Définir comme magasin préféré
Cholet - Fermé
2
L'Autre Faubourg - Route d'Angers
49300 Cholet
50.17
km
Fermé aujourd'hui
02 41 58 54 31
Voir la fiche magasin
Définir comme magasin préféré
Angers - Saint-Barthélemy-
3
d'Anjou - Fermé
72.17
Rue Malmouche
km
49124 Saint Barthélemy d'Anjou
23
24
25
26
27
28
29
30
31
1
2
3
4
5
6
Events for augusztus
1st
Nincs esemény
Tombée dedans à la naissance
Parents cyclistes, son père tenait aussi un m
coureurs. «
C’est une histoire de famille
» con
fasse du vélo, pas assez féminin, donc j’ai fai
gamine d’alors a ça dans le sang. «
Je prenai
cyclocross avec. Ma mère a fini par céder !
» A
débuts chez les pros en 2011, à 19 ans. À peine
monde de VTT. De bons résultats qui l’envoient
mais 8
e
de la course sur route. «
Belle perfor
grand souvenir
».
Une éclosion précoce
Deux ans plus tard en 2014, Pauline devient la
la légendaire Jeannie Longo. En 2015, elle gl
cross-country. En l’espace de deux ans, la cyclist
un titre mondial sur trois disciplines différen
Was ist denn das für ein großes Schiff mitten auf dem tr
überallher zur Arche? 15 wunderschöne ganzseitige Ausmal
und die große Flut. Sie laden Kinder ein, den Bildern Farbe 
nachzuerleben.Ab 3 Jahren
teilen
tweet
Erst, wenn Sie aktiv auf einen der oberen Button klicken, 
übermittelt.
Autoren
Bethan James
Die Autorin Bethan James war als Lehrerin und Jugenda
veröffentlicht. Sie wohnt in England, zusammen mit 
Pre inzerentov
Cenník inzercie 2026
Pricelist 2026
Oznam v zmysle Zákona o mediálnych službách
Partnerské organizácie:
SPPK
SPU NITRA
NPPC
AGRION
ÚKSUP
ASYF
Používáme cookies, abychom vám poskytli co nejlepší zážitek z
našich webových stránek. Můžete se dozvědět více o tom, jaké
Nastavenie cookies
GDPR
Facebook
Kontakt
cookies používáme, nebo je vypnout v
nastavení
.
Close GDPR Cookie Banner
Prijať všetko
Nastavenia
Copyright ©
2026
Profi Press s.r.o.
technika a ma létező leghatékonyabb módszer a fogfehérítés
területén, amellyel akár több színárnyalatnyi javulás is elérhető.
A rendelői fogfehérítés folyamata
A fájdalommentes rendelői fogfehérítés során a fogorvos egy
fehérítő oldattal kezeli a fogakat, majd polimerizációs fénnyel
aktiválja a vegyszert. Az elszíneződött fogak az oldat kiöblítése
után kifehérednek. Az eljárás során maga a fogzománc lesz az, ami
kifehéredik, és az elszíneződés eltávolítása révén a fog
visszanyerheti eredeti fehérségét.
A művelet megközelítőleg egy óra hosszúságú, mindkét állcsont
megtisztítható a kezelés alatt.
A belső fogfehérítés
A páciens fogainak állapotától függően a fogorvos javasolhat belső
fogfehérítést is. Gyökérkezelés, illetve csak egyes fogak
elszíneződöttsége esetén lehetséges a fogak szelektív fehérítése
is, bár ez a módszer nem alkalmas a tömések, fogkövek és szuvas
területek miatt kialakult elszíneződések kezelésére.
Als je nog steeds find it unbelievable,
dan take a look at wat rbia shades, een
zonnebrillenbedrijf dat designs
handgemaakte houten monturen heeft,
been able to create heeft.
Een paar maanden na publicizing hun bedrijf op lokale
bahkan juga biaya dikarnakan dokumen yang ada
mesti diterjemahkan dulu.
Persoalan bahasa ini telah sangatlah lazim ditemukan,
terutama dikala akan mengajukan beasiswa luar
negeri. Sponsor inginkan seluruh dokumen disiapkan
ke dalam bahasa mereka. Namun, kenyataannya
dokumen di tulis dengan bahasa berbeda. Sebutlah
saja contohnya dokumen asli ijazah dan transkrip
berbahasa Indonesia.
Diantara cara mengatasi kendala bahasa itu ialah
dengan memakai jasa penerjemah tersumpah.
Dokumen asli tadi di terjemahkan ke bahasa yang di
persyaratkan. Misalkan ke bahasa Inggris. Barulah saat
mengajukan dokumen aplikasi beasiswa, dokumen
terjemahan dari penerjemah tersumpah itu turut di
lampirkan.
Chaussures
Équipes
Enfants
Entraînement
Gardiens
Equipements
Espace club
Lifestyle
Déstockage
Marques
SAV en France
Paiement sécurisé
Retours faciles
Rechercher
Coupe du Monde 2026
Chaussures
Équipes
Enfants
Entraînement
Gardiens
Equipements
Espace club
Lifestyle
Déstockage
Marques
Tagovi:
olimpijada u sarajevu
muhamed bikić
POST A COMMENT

::::

INSTRUCTIONS FOR THE TASK:
Within the material above, extract exactly the lines that start at the line containing "49300 Cholet" and stop after the line containing "A fájdalommentes rendelői", and only those.

PROBLEM SOLUTION:
49300 Cholet
50.17
km
Fermé aujourd'hui
02 41 58 54 31
Voir la fiche magasin
Définir comme magasin préféré
Angers - Saint-Barthélemy-
3
d'Anjou - Fermé
72.17
Rue Malmouche
km
49124 Saint Barthélemy d'Anjou
23
24
25
26
27
28
29
30
31
1
2
3
4
5
6
Events for augusztus
1st
Nincs esemény
Tombée dedans à la naissance
Parents cyclistes, son père tenait aussi un m
coureurs. «
C’est une histoire de famille
» con
fasse du vélo, pas assez féminin, donc j’ai fai
gamine d’alors a ça dans le sang. «
Je prenai
cyclocross avec. Ma mère a fini par céder !
» A
débuts chez les pros en 2011, à 19 ans. À peine
monde de VTT. De bons résultats qui l’envoient
mais 8
e
de la course sur route. «
Belle perfor
grand souvenir
».
Une éclosion précoce
Deux ans plus tard en 2014, Pauline devient la
la légendaire Jeannie Longo. En 2015, elle gl
cross-country. En l’espace de deux ans, la cyclist
un titre mondial sur trois disciplines différen
Was ist denn das für ein großes Schiff mitten auf dem tr
überallher zur Arche? 15 wunderschöne ganzseitige Ausmal
und die große Flut. Sie laden Kinder ein, den Bildern Farbe 
nachzuerleben.Ab 3 Jahren
teilen
tweet
Erst, wenn Sie aktiv auf einen der oberen Button klicken, 
übermittelt.
Autoren
Bethan James
Die Autorin Bethan James war als Lehrerin und Jugenda
veröffentlicht. Sie wohnt in England, zusammen mit 
Pre inzerentov
Cenník inzercie 2026
Pricelist 2026
Oznam v zmysle Zákona o mediálnych službách
Partnerské organizácie:
SPPK
SPU NITRA
NPPC
AGRION
ÚKSUP
ASYF
Používáme cookies, abychom vám poskytli co nejlepší zážitek z
našich webových stránek. Můžete se dozvědět více o tom, jaké
Nastavenie cookies
GDPR
Facebook
Kontakt
cookies používáme, nebo je vypnout v
nastavení
.
Close GDPR Cookie Banner
Prijať všetko
Nastavenia
Copyright ©
2026
Profi Press s.r.o.
technika a ma létező leghatékonyabb módszer a fogfehérítés
területén, amellyel akár több színárnyalatnyi javulás is elérhető.
A rendelői fogfehérítés folyamata
A fájdalommentes rendelői fogfehérítés során a fogorvos egy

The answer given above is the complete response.